You can duplicate other creatures' handwriting and craftwork. You have advantage on all checks made to produce forgeries or duplicates of existing objects. (VGM p. 111)
The racial description includes the following flavor text associated with this feature.
[Kenku] can copy books, make replicas of objects, and otherwise thrive in situations where they can produce large numbers of identical items. (VGM p. 110)
I think this reading is fairly straightforward in that obviously they can copy mundane scrolls and books, but I am interested in how this feature should intersect with the class features of a wizard attempting to copy a spell scroll into their spellbook.

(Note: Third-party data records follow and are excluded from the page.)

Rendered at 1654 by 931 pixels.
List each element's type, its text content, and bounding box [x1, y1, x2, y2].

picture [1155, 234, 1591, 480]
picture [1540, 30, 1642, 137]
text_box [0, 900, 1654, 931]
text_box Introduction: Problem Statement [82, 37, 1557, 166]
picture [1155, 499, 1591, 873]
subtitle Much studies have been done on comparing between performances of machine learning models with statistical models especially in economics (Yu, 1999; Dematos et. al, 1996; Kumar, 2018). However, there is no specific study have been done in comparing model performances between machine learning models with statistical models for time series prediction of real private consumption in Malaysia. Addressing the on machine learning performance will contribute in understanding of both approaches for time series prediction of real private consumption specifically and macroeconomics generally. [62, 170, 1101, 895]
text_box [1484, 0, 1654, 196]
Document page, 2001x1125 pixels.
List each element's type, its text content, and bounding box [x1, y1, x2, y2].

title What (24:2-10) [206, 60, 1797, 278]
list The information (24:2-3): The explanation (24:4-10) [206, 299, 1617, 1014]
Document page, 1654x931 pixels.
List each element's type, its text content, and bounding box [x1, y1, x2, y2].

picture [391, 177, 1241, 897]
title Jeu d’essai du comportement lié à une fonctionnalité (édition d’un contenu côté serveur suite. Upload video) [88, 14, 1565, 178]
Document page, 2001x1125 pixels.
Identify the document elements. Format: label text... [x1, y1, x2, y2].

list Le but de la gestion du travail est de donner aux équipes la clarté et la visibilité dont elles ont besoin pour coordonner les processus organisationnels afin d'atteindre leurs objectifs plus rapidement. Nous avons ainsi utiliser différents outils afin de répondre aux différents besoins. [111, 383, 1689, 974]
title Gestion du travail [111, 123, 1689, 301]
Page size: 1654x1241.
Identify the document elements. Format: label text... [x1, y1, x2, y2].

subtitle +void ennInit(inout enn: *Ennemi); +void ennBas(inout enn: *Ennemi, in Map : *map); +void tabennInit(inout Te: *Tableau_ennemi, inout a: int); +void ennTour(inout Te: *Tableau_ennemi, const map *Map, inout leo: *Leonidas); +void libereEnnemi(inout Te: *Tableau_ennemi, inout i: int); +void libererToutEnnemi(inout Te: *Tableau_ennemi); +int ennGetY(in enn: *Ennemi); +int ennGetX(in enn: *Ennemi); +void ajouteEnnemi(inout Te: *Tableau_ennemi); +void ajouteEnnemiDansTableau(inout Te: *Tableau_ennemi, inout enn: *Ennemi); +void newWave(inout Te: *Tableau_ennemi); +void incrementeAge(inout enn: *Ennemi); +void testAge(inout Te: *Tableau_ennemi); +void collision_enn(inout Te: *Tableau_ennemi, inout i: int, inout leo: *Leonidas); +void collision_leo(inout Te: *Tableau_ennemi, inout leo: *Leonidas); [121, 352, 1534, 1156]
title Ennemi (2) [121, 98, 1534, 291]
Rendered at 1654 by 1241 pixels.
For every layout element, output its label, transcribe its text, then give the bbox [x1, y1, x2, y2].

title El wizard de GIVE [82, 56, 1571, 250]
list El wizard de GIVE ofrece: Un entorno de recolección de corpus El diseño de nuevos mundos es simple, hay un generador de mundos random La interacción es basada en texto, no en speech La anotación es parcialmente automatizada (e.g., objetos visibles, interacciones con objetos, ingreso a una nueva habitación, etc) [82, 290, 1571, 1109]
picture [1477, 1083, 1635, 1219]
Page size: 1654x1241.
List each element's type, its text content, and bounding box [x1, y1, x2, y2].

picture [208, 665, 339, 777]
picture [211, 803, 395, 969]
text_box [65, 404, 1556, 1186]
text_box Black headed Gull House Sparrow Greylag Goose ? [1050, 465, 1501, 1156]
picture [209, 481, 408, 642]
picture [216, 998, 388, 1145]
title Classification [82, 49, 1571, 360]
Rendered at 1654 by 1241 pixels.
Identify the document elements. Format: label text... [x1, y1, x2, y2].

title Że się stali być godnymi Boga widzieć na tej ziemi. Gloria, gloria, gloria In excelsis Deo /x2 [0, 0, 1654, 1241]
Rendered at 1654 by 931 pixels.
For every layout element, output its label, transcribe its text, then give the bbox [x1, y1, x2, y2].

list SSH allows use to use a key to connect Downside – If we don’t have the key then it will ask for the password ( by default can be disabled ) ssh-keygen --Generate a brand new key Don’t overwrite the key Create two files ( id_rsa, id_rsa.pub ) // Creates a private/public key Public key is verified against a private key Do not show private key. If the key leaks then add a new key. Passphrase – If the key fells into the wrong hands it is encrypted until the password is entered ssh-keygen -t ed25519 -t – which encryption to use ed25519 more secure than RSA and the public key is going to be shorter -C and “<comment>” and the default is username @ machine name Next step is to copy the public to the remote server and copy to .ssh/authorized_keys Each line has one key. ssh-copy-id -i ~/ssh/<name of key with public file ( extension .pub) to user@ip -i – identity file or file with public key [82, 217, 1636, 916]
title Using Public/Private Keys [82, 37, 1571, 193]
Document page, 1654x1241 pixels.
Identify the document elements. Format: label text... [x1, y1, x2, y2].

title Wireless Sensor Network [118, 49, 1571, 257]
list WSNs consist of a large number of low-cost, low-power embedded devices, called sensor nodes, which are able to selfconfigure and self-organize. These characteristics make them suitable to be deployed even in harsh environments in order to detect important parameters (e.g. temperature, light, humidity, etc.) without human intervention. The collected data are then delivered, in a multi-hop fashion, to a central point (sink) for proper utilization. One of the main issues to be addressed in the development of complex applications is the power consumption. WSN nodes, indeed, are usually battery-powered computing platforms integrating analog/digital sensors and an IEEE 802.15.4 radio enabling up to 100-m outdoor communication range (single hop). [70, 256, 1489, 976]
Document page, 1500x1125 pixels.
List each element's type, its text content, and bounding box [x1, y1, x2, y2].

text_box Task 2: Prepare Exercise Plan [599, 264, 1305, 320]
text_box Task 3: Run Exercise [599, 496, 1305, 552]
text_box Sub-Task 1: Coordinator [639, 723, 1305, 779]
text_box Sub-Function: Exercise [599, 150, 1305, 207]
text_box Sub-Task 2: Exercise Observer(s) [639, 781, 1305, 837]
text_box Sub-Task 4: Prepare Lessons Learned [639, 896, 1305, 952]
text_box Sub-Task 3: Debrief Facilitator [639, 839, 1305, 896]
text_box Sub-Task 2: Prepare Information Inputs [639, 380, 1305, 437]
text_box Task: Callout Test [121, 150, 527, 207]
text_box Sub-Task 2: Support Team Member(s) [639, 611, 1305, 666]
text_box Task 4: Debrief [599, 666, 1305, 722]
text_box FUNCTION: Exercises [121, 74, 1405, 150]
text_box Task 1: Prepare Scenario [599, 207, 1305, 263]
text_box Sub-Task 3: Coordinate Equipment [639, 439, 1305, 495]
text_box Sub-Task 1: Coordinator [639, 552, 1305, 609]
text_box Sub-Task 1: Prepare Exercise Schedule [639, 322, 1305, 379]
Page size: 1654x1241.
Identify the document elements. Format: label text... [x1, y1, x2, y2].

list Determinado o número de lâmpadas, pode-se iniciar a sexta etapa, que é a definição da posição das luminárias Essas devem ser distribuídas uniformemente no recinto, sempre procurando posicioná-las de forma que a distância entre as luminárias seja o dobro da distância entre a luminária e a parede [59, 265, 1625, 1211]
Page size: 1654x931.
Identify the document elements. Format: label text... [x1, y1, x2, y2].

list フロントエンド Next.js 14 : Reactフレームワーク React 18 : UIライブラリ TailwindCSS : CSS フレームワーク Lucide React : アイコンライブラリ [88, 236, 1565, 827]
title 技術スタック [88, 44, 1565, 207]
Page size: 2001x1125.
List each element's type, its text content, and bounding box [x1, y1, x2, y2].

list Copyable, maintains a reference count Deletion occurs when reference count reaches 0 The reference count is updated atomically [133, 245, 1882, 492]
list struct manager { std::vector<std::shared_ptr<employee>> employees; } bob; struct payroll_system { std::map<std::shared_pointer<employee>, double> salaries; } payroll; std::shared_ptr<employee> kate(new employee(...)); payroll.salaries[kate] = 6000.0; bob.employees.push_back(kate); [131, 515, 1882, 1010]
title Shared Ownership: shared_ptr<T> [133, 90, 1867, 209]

The wizard's ability to copy spells they have found into their spellbook is detailed in the Player's Handbook (PHB p. 114). There are no checks necessary for the act of copying a spell in general. There are checks, however, when a wizard copies a spell from a spell scroll in particular, as detailed in the Dungeon Master's Guide chapter on magic items.
A wizard spell on a spell scroll can be copied just as spells in spellbooks can be copied. When a spell is copied from a spell scroll, the copier must succeed on an Intelligence (Arcana) check with a DC equal to 10 + the spell's level. If the check succeeds, the spell is successfully copied. Whether the check succeeds or fails, the spell scroll is destroyed. (DMG pp. 200-201)
Both I (as a DM) and my DM friend (in whose game I play a kenku wizard) rule that Expert Forgery applies to this check in our campaign. Our justification is that in the case of a kenku who is also a wizard the intersection of their unique skill sets would make them better at the task of copying a spell scroll into a spellbook than either a non-wizard kenku or a non-kenku wizard, hence they would have advantage on the task.
However, I am looking for an unbiased interpretation, given that there does not seem to be any official word on this yet either on Stack Exchange or Sage Advice. We will probably still rule it legal in our campaign for "rules as fun," but this does not negate my intellectual interest in the question.